The department’s use of the word “enhancement” is key. The POST Act states that when the NYPD “seeks to acquire or acquires enhancements to surveillance technology or uses such surveillance technology for a purpose or in a manner not previously disclosed,” then the existing impact and use policy should receive an addendum.

The OIG’s 2022 report mentioned other issues with the department’s compliance, like the use of generic and general language in the impact and use policies. Because of these and other issues it identified, the OIG said that it wasn’t able to conduct an audit of the impact and use policies, as the POST Act requires. Instead, their report included 15 recommendations for the NYPD. The first of those recommendations was that the NYPD issue an impact and use policies for “each individual surveillance technology, as opposed to continuing its practice of grouping similar technologies under a single IUP.”

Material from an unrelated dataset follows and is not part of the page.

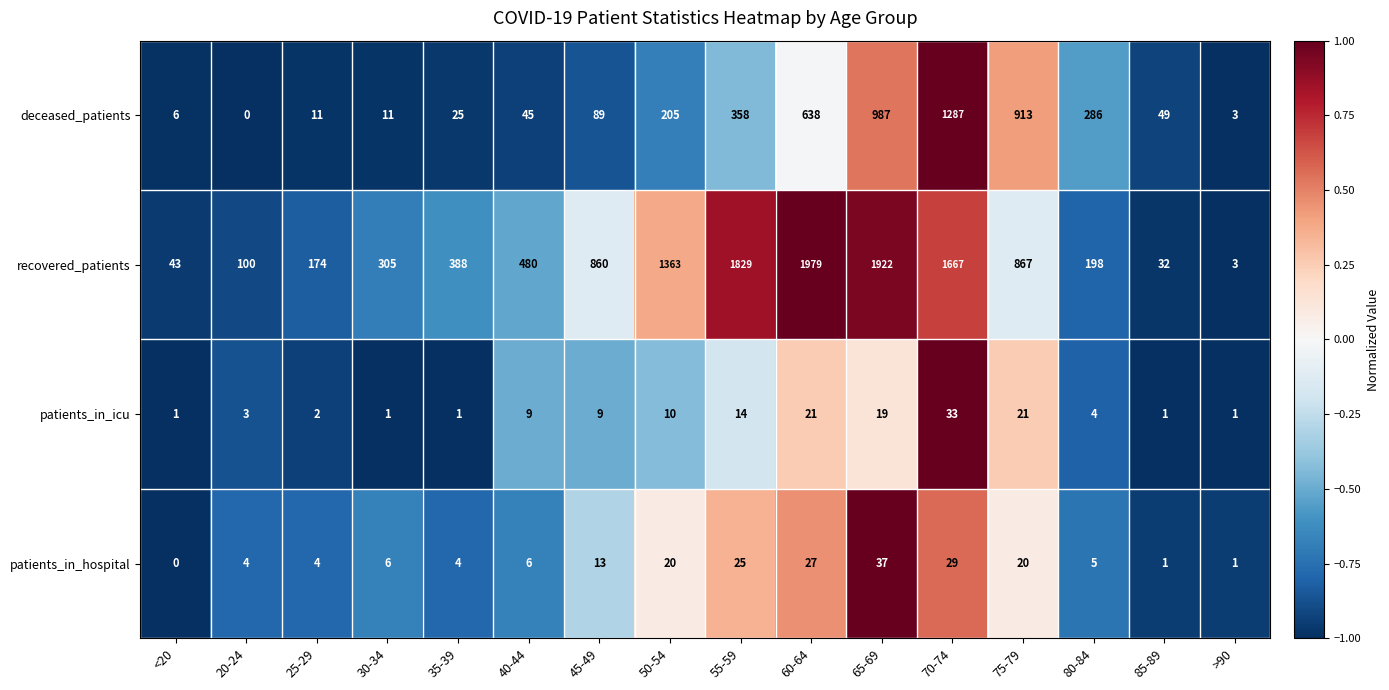

List the series in order of their peak value, lowest first.

patients_in_icu, patients_in_hospital, deceased_patients, recovered_patients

In a separate report released last month, the OIG noted that the NYPD had rejected all but one of those recommendations. Their 15th recommendation – for the NYPD to issue press releases when it publishes new use policies – is marked as “under consideration” by the department.

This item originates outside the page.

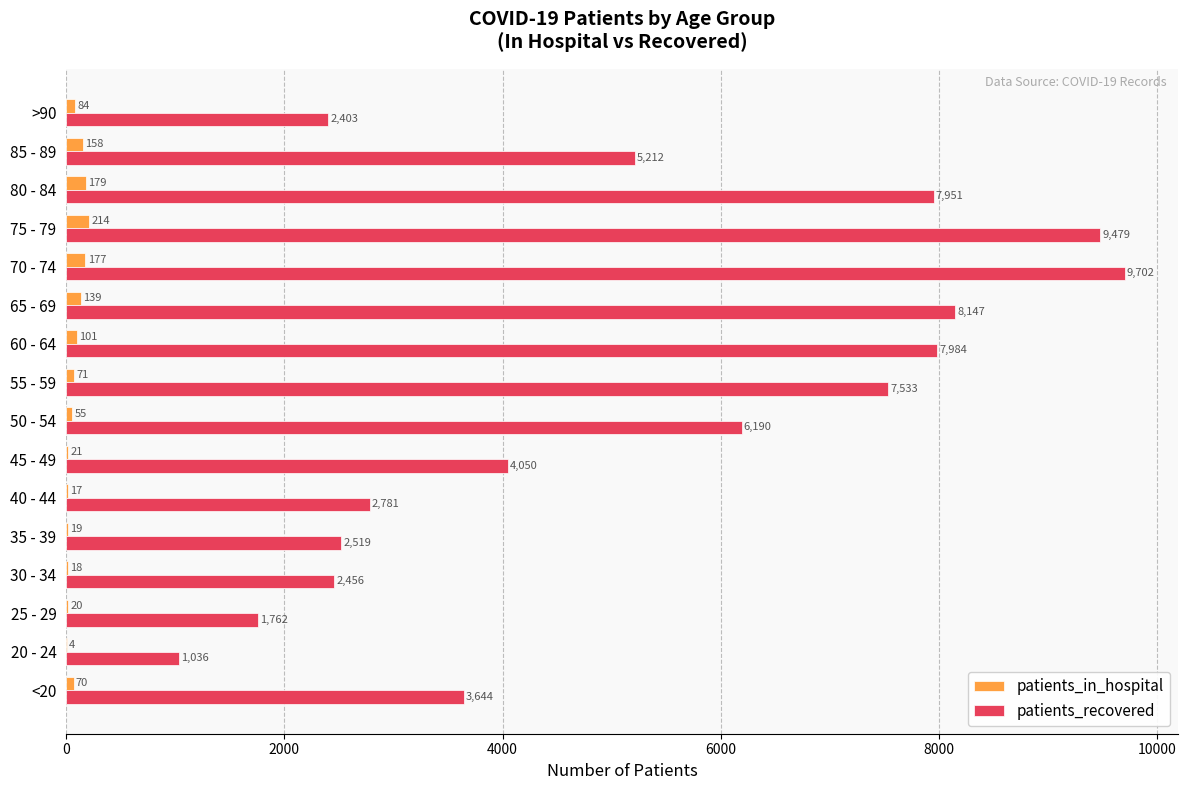

Between 40 - 44 and 80 - 84, which series saw the biggest shift?

patients_recovered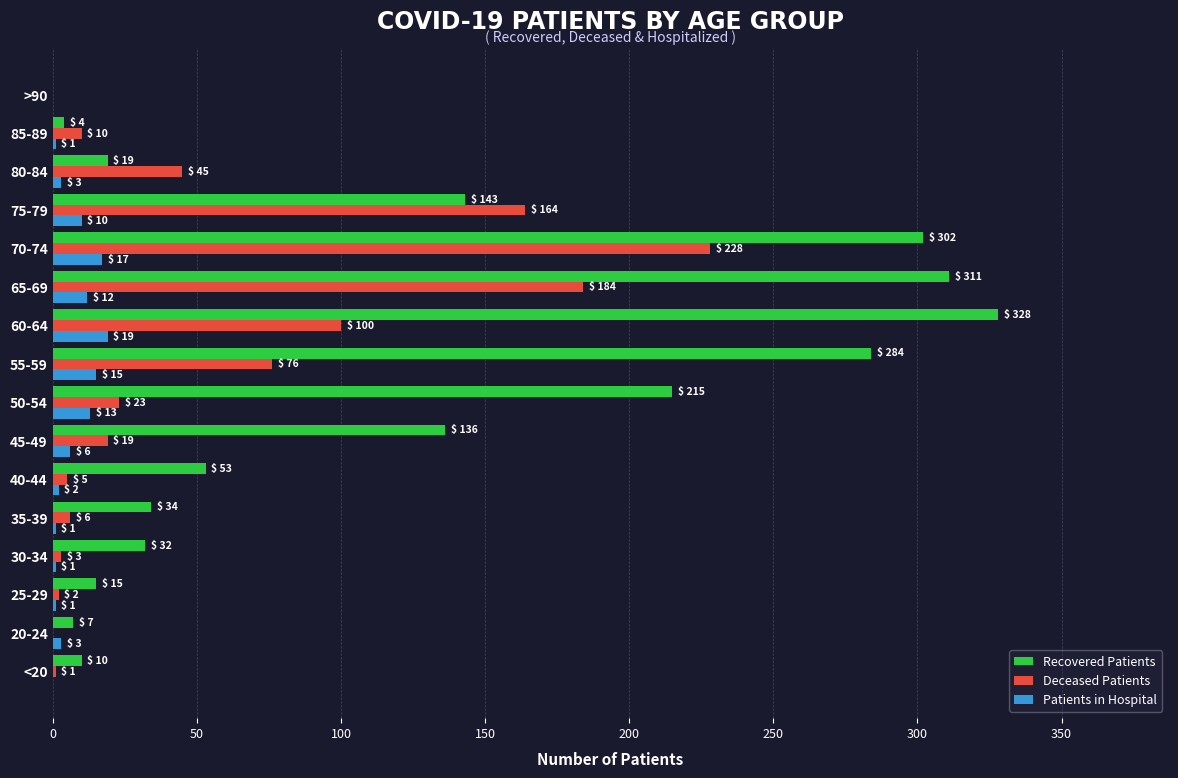

Which series changed the most between <20 and 75-79?

Deceased Patients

As the NYPD takes a fundamentally different approach to the POST Act than what some of its supporters had in mind and the OIG’s interpretation, it’s unclear whether lawmakers will act to tighten the reporting requirements. 

Bronx Borough President Vanessa Gibson did not immediately respond to a request for comment on whether she thought the law she sponsored was being properly followed by the NYPD.

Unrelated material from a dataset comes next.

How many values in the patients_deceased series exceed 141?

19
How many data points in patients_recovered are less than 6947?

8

Asked about the POST Act shortly after the new tools were announced on Tuesday, City Council Speaker Adrienne Adams said that the council would look at the issue of compliance. “We are definitely going to take a look at the POST Act to figure that part out,” she said. A spokesperson for the speaker declined to comment further on Wednesday.

New York City Comptroller Brad Lander, who was a co-sponsor of the bill while he was in the City Council, said on Thursday that it’s up to the council to decide whether to introduce new legislation. Lander said that while new technologies can keep people safe, it’s important to have guardrails and transparency around what tools are being used. “DNA (analysis) gives such a good example of why you have to have the right guardrails in place. Used appropriately, DNA is a very valuable and important technology for identifying perpetrators of crime and exonerating people who did not commit crime,” Lander said. “But you better put the right guardrails around it, because used inappropriately, the collection of everyone's DNA is a dystopian hellscape.”

Lander said that he does not think the NYPD is currently complying with the POST Act. “It’s not a heavy handed law,” Lander said. “Even after the public comment period it provides, the commissioner makes the decision about what to use. But to neglect even that conversation, I believe, is dangerous. It reflects either a disregard or a contempt for even a minimal amount of public dialogue about guardrails.” 

New legislation might be on the way. Albert Fox Cahn, executive director of the Surveillance Technology Oversight Project, told City & State that his group is part of a coalition that is drafting bills that would, among other things, codify all of the recommendations that the OIG made to the NYPD – though he declined to say which City Council members were working on these bills. 

Cahn added that there is growing momentum in the council for regulating uses of surveillance technology. He pointed to a hearing scheduled for later this month on the use of biometric identification systems, where two bills limiting the use of facial recognition and other biometric systems by businesses and residential buildings – sponsored by Council Members Shahana Hanif and Carlina Rivera – will be considered. Public Advocate Jumaane Williams has also advocated for banning government use of facial recognition, including by law enforcement. Williams did not respond to a request for comment, but Cahn said that he hopes to see a bill move forward soon.

“The POST Act was always just intended to be a first step towards pushing back against surveillance abuses,” he said.